Es indudable que toda esta liturgia maquilla y relativiza sobremanera el puro resultado musical y dramático de las representaciones. Lo cierto es que ni el mejor Wagner de nuestros días se escucha y se ve aquí, ni la acústica es tan abrumadoramente excepcional. Si bien orquesta, coro, batutas y acústica predisponen las condiciones para disfrutar del mejor Wagner, lo cierto es que ni los repartos ni las producciones redondean esa aspiración. Hemos escuchado de hecho mejores representaciones wagnerianas, sin la menor duda; sobre todo en Berlín y en Múnich y también esporádicamente en Viena. Por otro lado, en el espíritu del Festival ha estado siempre un aliento de vanguardia, una constante intención de superación propia, más allá de la mera veneración del legado wagneriano. Eso explica en parte el riesgo que se afronta allí a menudo con las nuevas producciones, como el presente Tannhäuser de Baumgartner, un sonoro fracaso que se retira ya en esta edición del Festival. Oscilando entre la liturgia y la vanguardia el Festival no termina de encontrar hoy en día su camino. “Quo vadis, Bayreuth?”, titulaba el Festival Tribune, en un acertado interrogante sobre los futuros derroteros de este Festival, un evento que vive pendiente de la eterna tensión entre renovarse o morir.
Conclusión
Tras lo dicho hasta aquí, parece obligado ofrecer por mi parte un juicio tajante y decidido, sin medias tintas: ¿merece la pena o no desplazarse hasta Bayreuth? A mi entender, sin la menor duda, al menos una vez en la vida. Quizá con una mirada menos litúrgica y militante, quizá con más curiosidad que expectativas, pero sin duda la colina sigue ofreciendo alicientes para acercarse hasta allí. Quizá tantos alicientes como inconvenientes, si sumamos los costes de las entradas, el viaje, el alojamiento, lo inaccesible del lugar, el escaso atractivo y hospitalidad de la ciudad y la irregular cosecha de voces y producciones que se ofrecen.

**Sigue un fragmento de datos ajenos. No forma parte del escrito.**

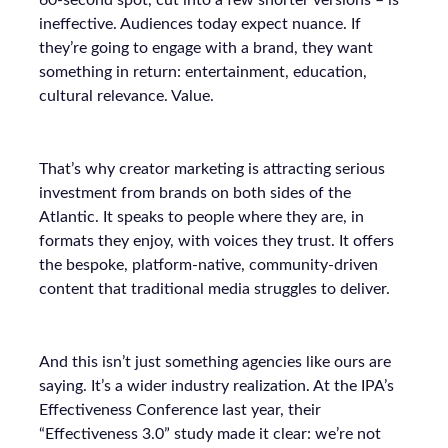
60-second spot, cut into a few shorter versions – is
ineffective. Audiences today expect nuance. If
they’re going to engage with a brand, they want
something in return: entertainment, education,
cultural relevance. Value.
That’s why creator marketing is attracting serious
investment from brands on both sides of the
Atlantic. It speaks to people where they are, in
formats they enjoy, with voices they trust. It offers
the bespoke, platform-native, community-driven
content that traditional media struggles to deliver.
And this isn’t just something agencies like ours are
saying. It’s a wider industry realization. At the IPA’s
Effectiveness Conference last year, their
“Effectiveness 3.0” study made it clear: we’re not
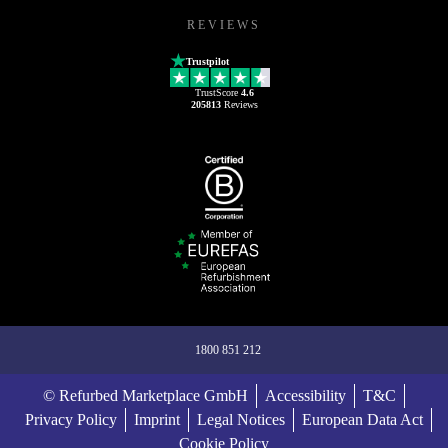
REVIEWS
Trustpilot
TrustScore
4.6
205813
Reviews
1800 851 212
© Refurbed Marketplace GmbH
Accessibility
T&C
Privacy Policy
Imprint
Legal Notices
European Data Act
Cookie Policy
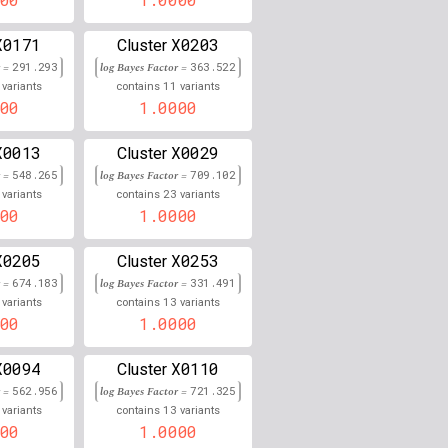
0.000
X0171
X0203
Cluster
r =
291.293
log Bayes Factor =
363.522
0.000
11
variants
contains
variants
00
1.0000
0.000
X0013
X0029
Cluster
0.000
r =
548.265
log Bayes Factor =
709.102
23
0.000
variants
contains
variants
00
1.0000
0.000
X0205
X0253
Cluster
0.000
r =
674.183
log Bayes Factor =
331.491
13
variants
contains
variants
0.000
00
1.0000
0.000
X0094
X0110
Cluster
r =
562.956
log Bayes Factor =
721.325
0.000
13
variants
contains
variants
00
1.0000
0.000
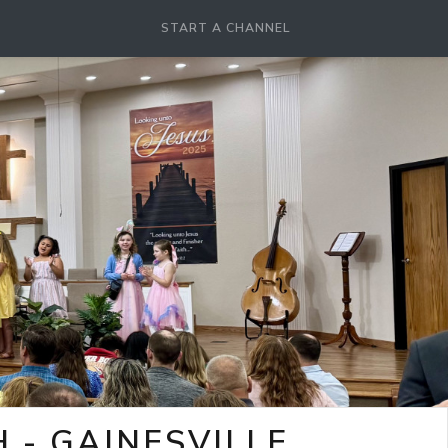
START A CHANNEL
- GAINESVILLE,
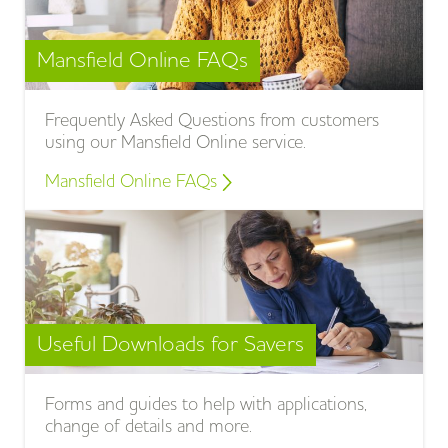
Mansfield Online FAQs
Frequently Asked Questions from customers
using our Mansfield Online service.
Mansfield Online FAQs
Useful Downloads for Savers
Forms and guides to help with applications,
change of details and more.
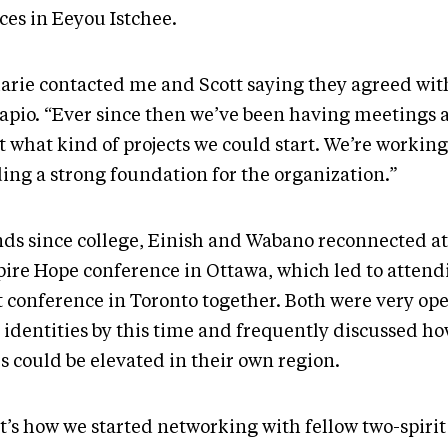
ces in Eeyou Istchee.
arie contacted me and Scott saying they agreed wit
apio. “Ever since then we’ve been having meetings 
t what kind of projects we could start. We’re workin
ding a strong foundation for the organization.”
nds since college, Einish and Wabano reconnected at
pire Hope conference in Ottawa, which led to attend
it conference in Toronto together. Both were very op
 identities by this time and frequently discussed ho
s could be elevated in their own region.
t’s how we started networking with fellow two-spirit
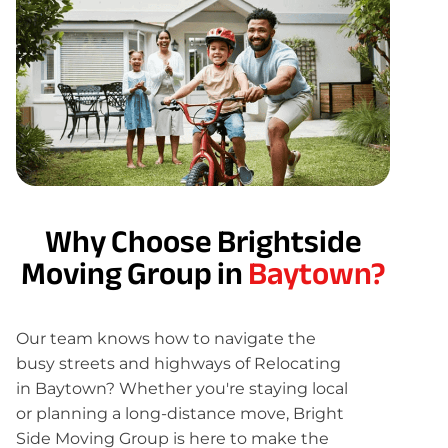
Why Choose Brightside
Moving Group in
Baytown?
Our team knows how to navigate the
busy streets and highways of Relocating
in Baytown? Whether you're staying local
or planning a long-distance move, Bright
Side Moving Group is here to make the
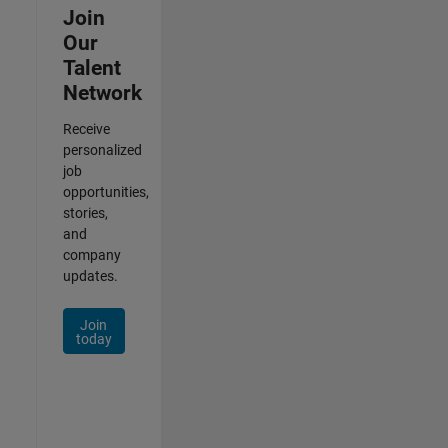
Join
Our
Talent
Network
Receive
personalized
job
opportunities,
stories,
and
company
updates.
Join
today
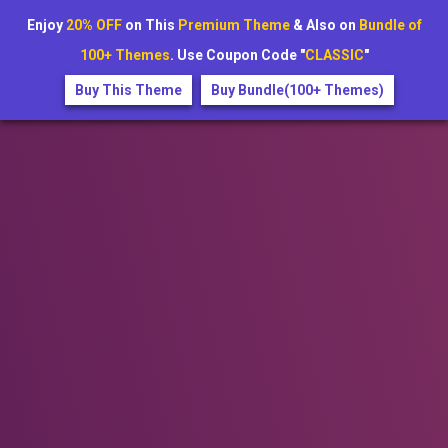
Enjoy
20% OFF
on This
Premium Theme
& Also on
Bundle of
100+ Themes
. Use Coupon Code "
CLASSIC
"
Buy This Theme
Buy Bundle(100+ Themes)
+1234567890
festivora@example.com
New festivals just added for 2025 — Book early and save your
spot!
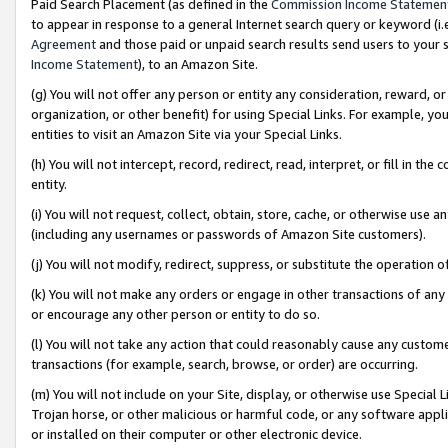
Paid Search Placement (as defined in the
Commission Income Statemen
to appear in response to a general Internet search query or keyword (i.e.
Agreement
and those paid or unpaid search results send users to your sit
Income Statement
), to an Amazon Site.
(g) You will not offer any person or entity any consideration, reward, or
organization, or other benefit) for using Special Links. For example, 
entities to visit an Amazon Site via your Special Links.
(h) You will not intercept, record, redirect, read, interpret, or fill in 
entity.
(i) You will not request, collect, obtain, store, cache, or otherwise us
(including any usernames or passwords of Amazon Site customers).
(j) You will not modify, redirect, suppress, or substitute the operation 
(k) You will not make any orders or engage in other transactions of any 
or encourage any other person or entity to do so.
(l) You will not take any action that could reasonably cause any custome
transactions (for example, search, browse, or order) are occurring.
(m) You will not include on your Site, display, or otherwise use Specia
Trojan horse, or other malicious or harmful code, or any software app
or installed on their computer or other electronic device.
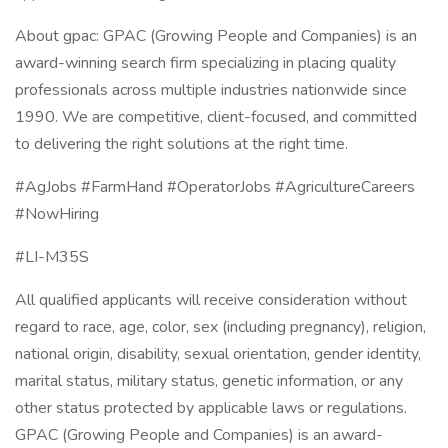
About gpac: GPAC (Growing People and Companies) is an
award-winning search firm specializing in placing quality
professionals across multiple industries nationwide since
1990. We are competitive, client-focused, and committed
to delivering the right solutions at the right time.
#AgJobs #FarmHand #OperatorJobs #AgricultureCareers
#NowHiring
#LI-M35S
All qualified applicants will receive consideration without
regard to race, age, color, sex (including pregnancy), religion,
national origin, disability, sexual orientation, gender identity,
marital status, military status, genetic information, or any
other status protected by applicable laws or regulations.
GPAC (Growing People and Companies) is an award-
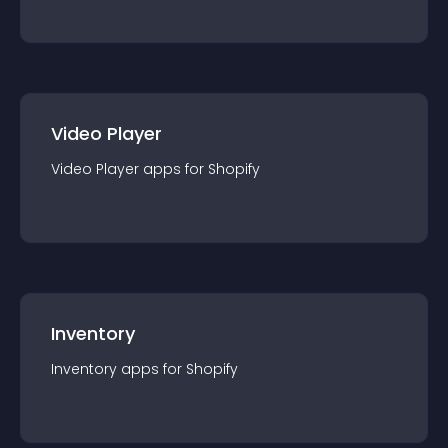
Video Player
Video Player
app
s for
Shopify
Inventory
Inventory
app
s for
Shopify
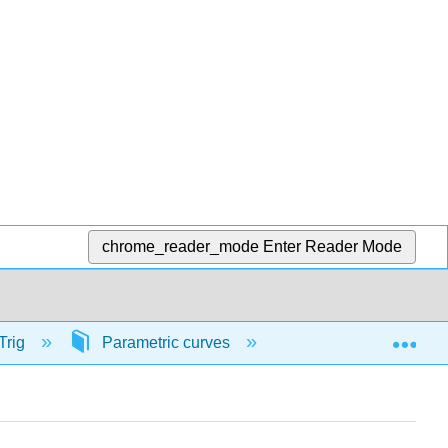
chrome_reader_mode
Enter Reader Mode
Exp
Trig
Parametric curves
56782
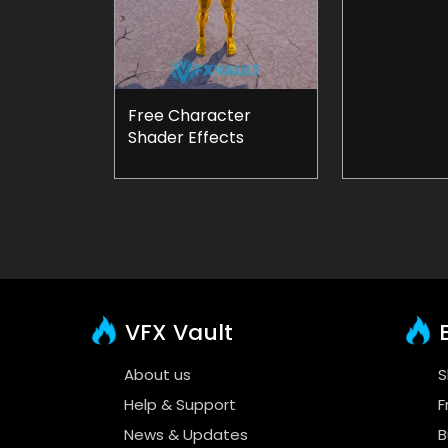
Free Character
Shader Effects
VFX Vault
E
About us
S
Help & Support
F
News & Updates
B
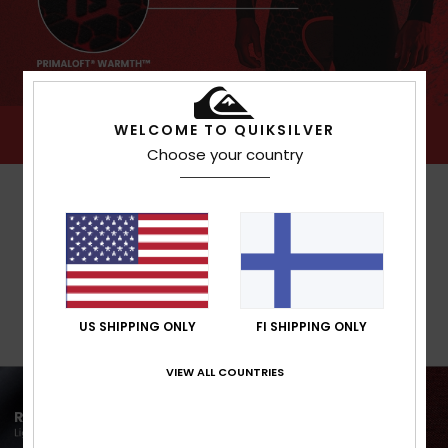
WELCOME TO QUIKSILVER
Choose your country
US SHIPPING ONLY
FI SHIPPING ONLY
VIEW ALL COUNTRIES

El año que viene el Festival pone sobre la mesa un notable atractivo, con el estreno de una nueva producción de Tristán e Isolda, con Thielemann a la batuta y con el protagonismo, en principio, de Eva-Maria Westbroek y Stephen Gould. La puesta en escena estará a cargo de Katherina Wagner, que ha declarado que su propuesta estará cargada de tintes cómicos (sic). Si algo no cabe en Tristán, mucho nos tememos, es la comedia. Veremos pues el próximo verano si la familia Wagner no lleva demasiado lejos esa citada pulsión latente encaminada a matar al padre, aquí ya el bisabuelo.